USER: Is it poorly written due to adjective use
CHATBOT: The passage provided does use a notable number of adjectives, which can sometimes lead to a style of writing known as "purple prose" where the language is so ornate that it distracts from the story. However, whether the adjective use in this passage is an example of poor writing is subjective and depends on the context within the larger work and the preferences of the reader or critic. Here are some considerations: **Purposeful Style**: If the intention of the writer is to create a visceral, intense experience, the use of vivid adjectives might be justified. If the passage is from a larger work that benefits from such detailed narration, then this style could enhance the story's emotional impact. **Genre Expectations**: In genres like horror, gothic fiction, or high fantasy, readers might expect a more flowery or descriptive style. In such cases, a certain density of adjectives might be more acceptable. **Balance and Pacing**: A high density of adjectives can slow down the reading pace, which might be appropriate in some contexts but not in others. If this slows down an otherwise fast-paced scene inappropriately, it can be seen as poor writing. Conversely, this level of description might enhance a slower, more contemplative or dramatic moment. **Flow and Readability**: If the use of adjectives disrupts the flow of the text or makes it difficult to follow, it could be considered overwrought. However, if despite the numerous adjectives, the passage remains compelling and readable, then it can be argued that the adjective usage serves the narrative. **Character Voice and Perspective**: If the passage is written from a character's point of view, the language used may reflect their internal state, background, or personality. A character in distress might perceive their environment in fragmented, vivid bursts of detail, which would justify the heavy use of adjectives.
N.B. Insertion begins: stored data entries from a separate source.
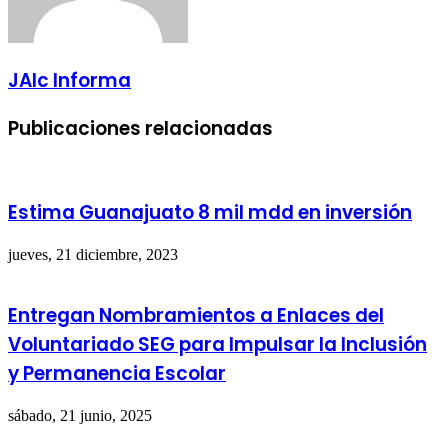
JAlc Informa
Publicaciones relacionadas
Estima Guanajuato 8 mil mdd en inversión
jueves, 21 diciembre, 2023
Entregan Nombramientos a Enlaces del
Voluntariado SEG para Impulsar la Inclusión
y Permanencia Escolar
sábado, 21 junio, 2025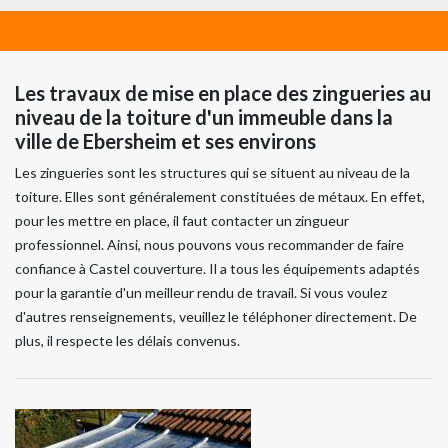
Les travaux de mise en place des zingueries au
niveau de la toiture d'un immeuble dans la
ville de Ebersheim et ses environs
Les zingueries sont les structures qui se situent au niveau de la
toiture. Elles sont généralement constituées de métaux. En effet,
pour les mettre en place, il faut contacter un zingueur
professionnel. Ainsi, nous pouvons vous recommander de faire
confiance à Castel couverture. Il a tous les équipements adaptés
pour la garantie d'un meilleur rendu de travail. Si vous voulez
d'autres renseignements, veuillez le téléphoner directement. De
plus, il respecte les délais convenus.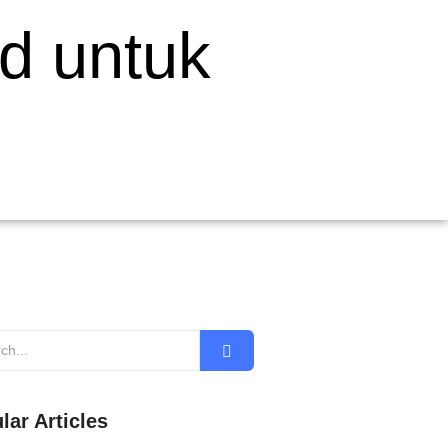
d untuk
lar Articles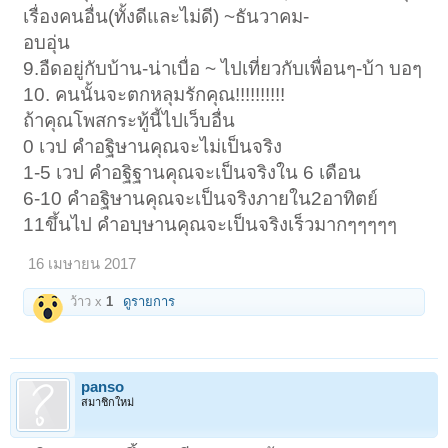
เรื่องคนอื่น(ทั้งดีและไม่ดี) ~ธันวาคม-
อบอุ่น
9.อืดอยู่กับบ้าน-น่าเบื่อ ~ ไปเที่ยวกับเพื่อนๆ-บ้า บอๆ
10. คนนั้นจะตกหลุมรักคุณ!!!!!!!!!!
ถ้าคุณโพสกระทู้นี้ไปเว็บอื่น
0 เวป คำอฐิษานคุณจะไม่เป็นจริง
1-5 เวป คำอฐิฐานคุณจะเป็นจริงใน 6 เดือน
6-10 คำอฐิษานคุณจะเป็นจริงภายใน2อาทิตย์
11ขึ้นไป คำอบฺษานคุณจะเป็นจริงเร็วมากๆๆๆๆๆ
16 เมษายน 2017
ว้าว x
1
ดูรายการ
panso
สมาชิกใหม่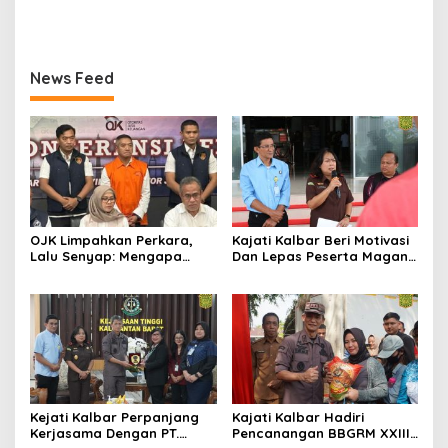
Kejati Kalbar Tegaskan
TNI
Pemeriksaan Internal
Secara Obyektif
News Feed
OJK Limpahkan Perkara,
Kajati Kalbar Beri Motivasi
Lalu Senyap: Mengapa
Dan Lepas Peserta Magang
Kasus Mantan Bos
FKPKBM Kalimantan Barat
Investree Nyaris Hilang
dari Pemberitaan?
Kejati Kalbar Perpanjang
Kajati Kalbar Hadiri
Kerjasama Dengan PT.
Pencanangan BBGRM XXIII,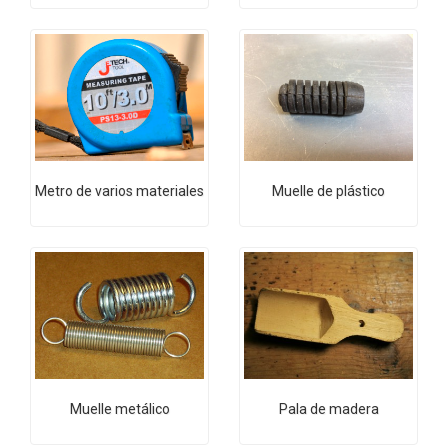
Metro de varios materiales
Muelle de plástico
Muelle metálico
Pala de madera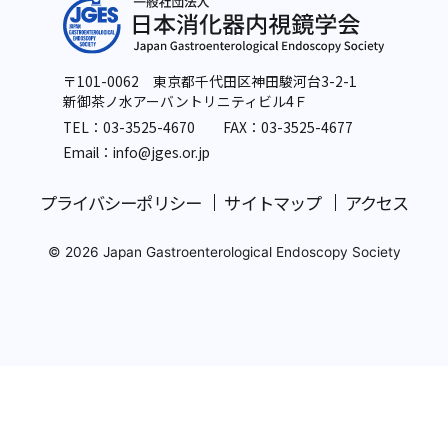
〒101-0062 東京都千代田区神田駿河台3-2-1
新御茶ノ水アーバントリニティビル4Ｆ
TEL：
03-3525-4670
FAX：03-3525-4677
Email：info
@jges.or.jp
プライバシーポリシー
サイトマップ
アクセス
© 2026 Japan Gastroenterological Endoscopy Society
From a technical standpoint, while the passage is rich in adjectives and descriptive language, and might not align with everyone's taste, it doesn't necessarily constitute poor writing. It does demonstrate a deliberate attempt to convey a strong sensory experience and emotional state, and whether it achieves that effectively will vary depending on individual reader reactions and the context of the passage within a larger work.